Comme toujours Israël avait justifié ses crimes de guerre en disant qu’il s’agissait de “centres de commandement du Hamas” mais Radio France notait que “l’armée israélienne n’a jamais fourni la preuve de ces accusations, les vidéos qui montrent quelques armes de poing ne sont guère concluantes. Gaza reste toujours fermé à la presse, empêchant toute confirmation indépendante.”
Mars 2025 : Israël détruit l’hôpital de l’Amitié Turco-palestinienne, le seul à traiter les cancers
En octobre 2023, Israël avait bombardé cet hôpital, le seul à traiter les patients palestiniens atteints de cancer. Le Croissant Rouge turque avait fermement condamné l’attaque. Le ministre des Affaires étrangères turc avait dénoncé une violation manifeste du droit international.
En mars 2025, l’armée israélienne a poursuivi son œuvre en faisant exploser ce qu’il restait du bâtiment.
Ce que dit le droit international humanitaire
Selon les Conventions de Genève, les établissements médicaux — hôpitaux, cliniques, ambulances — bénéficient d’une protection spéciale en temps de guerre. L’article 18 stipule que « Les hôpitaux civils organisés pour donner des soins aux blessés, aux malades, aux infirmes et aux femmes en couches ne pourront, en aucune circonstance, être l’objet d’attaques »
Selon le Protocole additionnel I (1977), les attaques indiscriminées, disproportionnées, ou visant délibérément des infrastructures civiles essentielles, comme les hôpitaux, constituent des crimes de guerre. Priver des blessés ou malades de soins, ou empêcher leur évacuation, est également interdit. Dans le cas de Gaza, de nombreux éléments — attaques répétées, absence de preuves pour justifier les attaques, usage de la famine comme arme de guerre — démontrent que les forces israéliennes ont violé ces principes de manière systématique.

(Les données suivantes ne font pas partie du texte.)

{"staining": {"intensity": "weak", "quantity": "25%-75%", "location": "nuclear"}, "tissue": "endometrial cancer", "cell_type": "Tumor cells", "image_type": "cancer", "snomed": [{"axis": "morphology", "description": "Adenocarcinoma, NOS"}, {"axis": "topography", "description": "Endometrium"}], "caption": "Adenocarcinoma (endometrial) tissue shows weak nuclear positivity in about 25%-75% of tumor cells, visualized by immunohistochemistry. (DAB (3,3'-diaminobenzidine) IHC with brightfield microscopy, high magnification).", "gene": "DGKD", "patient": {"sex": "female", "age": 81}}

« Les hôpitaux civils organisés pour donner des soins aux blessés, aux malades, aux infirmes et aux femmes en couches ne pourront, en aucune circonstance, être l’objet d’attaques »
Article 18 de la Convention de Genève
La frappe iranienne ayant endommagé un hôpital en juin 2025 n’a fait ni morts ni blessés graves. Elle a pourtant immédiatement servi de levier à Benjamin Netanyahu pour condamner l’Iran et tenter de redorer l’image d’une armée israélienne soi-disant « précise » et « éthique ». Ce discours ne tient pas une seule seconde à la lumière des faits. Car depuis octobre 2023, Israël a mené une campagne systématique et documentée de destruction du système de santé à Gaza : près de 700 attaques contre des hôpitaux, des assauts armés, des exécutions de soignants, des bombardements répétés d’établissements médicaux, y compris ceux spécialisés dans la pédiatrie, la fertilité ou le traitement du cancer. Cette stratégie, qui vise autant à terroriser la population qu’à détruire les dernières infrastructures vitales, ne relève pas du “dommage collatéral” mais bien d’une volonté assumée d’annihiler toute forme de vie à Gaza. L’indignation feinte de Netanyahu masque difficilement une réalité qui, elle, est accablante, documentée, et porte un nom : génocide.